Since the Zaps run/poll about every five minutes, it's possible that a station might play a short song in between two cycles, but this isn't a production-grade experiment.  Eventually, I might convert/replace the Zaps with Cloudflare's Cron triggers for Workers (assuming I have enough free-time and attention span, which is unlikely).  In the meantime, Zaps are a fantastic way to get things up and running quickly and easily (with observability into how well things are running).

I currently have these five Zaps running, each configured for a specific station:


Rebuilding the front-end


As the Zaps gradually accumulated the historical data, I started working on rebuilding the front-end.  Since the visualization/graphing code is very minimalistic (it's a single static page), and doesn't require any special server, I decided to use a CodePen to host this piece.  Most of the original (and obsolete) front-end code still worked, so I only had to rebuild the parts that interacted with the database - switching things from MongoDB over to Cloud Firestore.  The two biggest challenges were:
  • Converting the query - in MongoDB, querying is pretty easy, the database call passes over a "fairly simple" JSON object that contains the search's settings.  In Cloud Firestore, the JSON object is a "bit more complex" and requires a Structured Query.
  • Reading the data - in MongoDB, the query returns an array which contains the documents/objects from the database (thus the objects received match the objects in the database).  In Cloud Firestore, the documents aren't "simple JSON", but rather a more detailed format which contains lots of meta-information about each of the document's fields/data-types.  Fortunately, StackOverflow had the answer I needed, to convert those document objects into "plain objects".

Viewing the results


After all that work (and a few days to collect enough historical data), the results show which stations have "lots of variety", and which have "little variety" (and thus, overplay a small set of songs).

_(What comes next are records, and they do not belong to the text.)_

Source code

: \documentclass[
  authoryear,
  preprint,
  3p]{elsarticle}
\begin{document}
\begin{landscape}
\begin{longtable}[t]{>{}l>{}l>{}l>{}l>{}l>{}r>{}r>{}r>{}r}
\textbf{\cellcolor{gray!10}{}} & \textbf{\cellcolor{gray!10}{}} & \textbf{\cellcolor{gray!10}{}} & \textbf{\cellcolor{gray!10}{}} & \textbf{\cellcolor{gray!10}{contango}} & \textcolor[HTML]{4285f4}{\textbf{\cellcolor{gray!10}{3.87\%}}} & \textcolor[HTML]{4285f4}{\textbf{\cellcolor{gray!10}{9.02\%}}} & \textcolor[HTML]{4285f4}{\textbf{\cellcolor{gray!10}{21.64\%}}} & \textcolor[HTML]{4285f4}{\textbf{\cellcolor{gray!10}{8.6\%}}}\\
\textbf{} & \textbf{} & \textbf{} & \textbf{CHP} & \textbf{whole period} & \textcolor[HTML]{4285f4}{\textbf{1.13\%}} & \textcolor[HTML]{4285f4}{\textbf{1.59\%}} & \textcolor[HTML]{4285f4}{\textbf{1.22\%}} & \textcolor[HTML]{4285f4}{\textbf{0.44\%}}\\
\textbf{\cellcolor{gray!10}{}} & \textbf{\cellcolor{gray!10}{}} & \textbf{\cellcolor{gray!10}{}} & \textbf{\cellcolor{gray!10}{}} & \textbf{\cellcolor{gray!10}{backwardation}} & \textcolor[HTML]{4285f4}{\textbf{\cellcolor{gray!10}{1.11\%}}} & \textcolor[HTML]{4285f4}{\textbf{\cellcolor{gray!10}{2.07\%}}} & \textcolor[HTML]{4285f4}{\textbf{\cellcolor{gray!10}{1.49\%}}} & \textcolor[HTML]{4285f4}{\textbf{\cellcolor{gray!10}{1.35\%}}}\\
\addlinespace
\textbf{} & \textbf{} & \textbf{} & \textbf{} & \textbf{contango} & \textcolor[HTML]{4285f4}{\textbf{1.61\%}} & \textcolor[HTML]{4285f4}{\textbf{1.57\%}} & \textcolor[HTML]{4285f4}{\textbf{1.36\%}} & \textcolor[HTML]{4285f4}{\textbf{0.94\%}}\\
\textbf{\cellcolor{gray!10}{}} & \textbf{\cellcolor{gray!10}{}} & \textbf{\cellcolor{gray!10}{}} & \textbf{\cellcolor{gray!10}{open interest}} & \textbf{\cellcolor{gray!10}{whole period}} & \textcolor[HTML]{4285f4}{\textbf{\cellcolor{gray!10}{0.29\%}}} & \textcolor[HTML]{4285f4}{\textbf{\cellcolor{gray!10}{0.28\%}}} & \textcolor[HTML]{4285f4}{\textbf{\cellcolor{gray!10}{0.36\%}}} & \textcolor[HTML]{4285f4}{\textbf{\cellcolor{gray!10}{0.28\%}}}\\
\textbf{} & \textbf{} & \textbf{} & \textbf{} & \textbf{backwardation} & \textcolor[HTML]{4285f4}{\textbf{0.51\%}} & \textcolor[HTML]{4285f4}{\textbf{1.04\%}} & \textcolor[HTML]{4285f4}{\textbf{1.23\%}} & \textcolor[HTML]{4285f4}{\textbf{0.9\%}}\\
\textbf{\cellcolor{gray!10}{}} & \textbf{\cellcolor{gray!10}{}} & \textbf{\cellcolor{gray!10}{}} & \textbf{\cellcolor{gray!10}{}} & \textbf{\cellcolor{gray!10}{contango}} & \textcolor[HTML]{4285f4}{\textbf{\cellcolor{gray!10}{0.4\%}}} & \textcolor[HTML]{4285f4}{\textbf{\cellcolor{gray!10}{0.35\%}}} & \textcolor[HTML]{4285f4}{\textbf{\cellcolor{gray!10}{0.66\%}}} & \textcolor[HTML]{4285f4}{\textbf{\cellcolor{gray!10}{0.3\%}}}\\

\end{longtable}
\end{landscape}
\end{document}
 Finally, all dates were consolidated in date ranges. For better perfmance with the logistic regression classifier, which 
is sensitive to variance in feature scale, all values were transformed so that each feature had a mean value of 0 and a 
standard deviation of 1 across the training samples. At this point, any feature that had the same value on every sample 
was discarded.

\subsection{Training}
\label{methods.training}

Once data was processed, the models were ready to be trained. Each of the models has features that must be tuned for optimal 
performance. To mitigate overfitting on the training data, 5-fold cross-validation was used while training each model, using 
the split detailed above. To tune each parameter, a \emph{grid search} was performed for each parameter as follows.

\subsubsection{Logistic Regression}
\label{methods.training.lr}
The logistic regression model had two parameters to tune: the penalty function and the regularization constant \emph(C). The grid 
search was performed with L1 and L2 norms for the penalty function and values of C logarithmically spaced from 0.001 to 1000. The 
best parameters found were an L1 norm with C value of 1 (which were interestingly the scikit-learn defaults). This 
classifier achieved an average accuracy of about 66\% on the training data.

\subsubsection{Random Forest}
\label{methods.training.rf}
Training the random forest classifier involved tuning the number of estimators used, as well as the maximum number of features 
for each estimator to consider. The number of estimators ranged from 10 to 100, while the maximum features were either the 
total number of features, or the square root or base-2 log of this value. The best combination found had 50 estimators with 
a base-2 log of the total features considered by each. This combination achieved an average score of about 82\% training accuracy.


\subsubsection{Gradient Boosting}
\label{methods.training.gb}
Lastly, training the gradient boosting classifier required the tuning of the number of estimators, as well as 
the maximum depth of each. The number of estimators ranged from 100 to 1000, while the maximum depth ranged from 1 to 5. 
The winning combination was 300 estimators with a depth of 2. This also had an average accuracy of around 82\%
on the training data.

For example, KZJK is a Jack FM station, which plays a wide variety (and sometimes random) assortment of music.  During a two-day span, most songs were only played once or twice:





On the flipside, KDWB is a Top 40 station, which plays a small collection of songs more frequently.  During a two-day span, some songs were played 20 times:





Next Steps

There's a long list of enhancements/improvements that I'd like to perform, but it's unlikely that I'll have the time needed to work on things. Such as:
  • Switching from Zaps to Clouflare, for faster sampling intervals
  • Setup some metrics with Datadog to monitor the data-collection workers
  • Possibly setup Sentry.io error logging when things break/fail
  • Update and clean up the code, and rearrange it into something more polished

Conclusion

Whenever I'm listening to FM stations, I occasionally encounter a song that seems like it's played "all the time" - but now there's a convenient way to find out whether that's true, or just my perspective (or crappy luck, and listening to a station only when "that song" is playing).

If you'd like to replicate this experiment using your local/favorite FM radio stations, most of the pieces are free to use (Runkit, Cloud Firestore, CodePen).  Zapier's Webhook integration requires a paid plan (but may be available during their introductory trial period?), otherwise you can purchase and cancel anytime. Overall, the biggest challenge is figuring out how to collect/parse the song information from a station's website.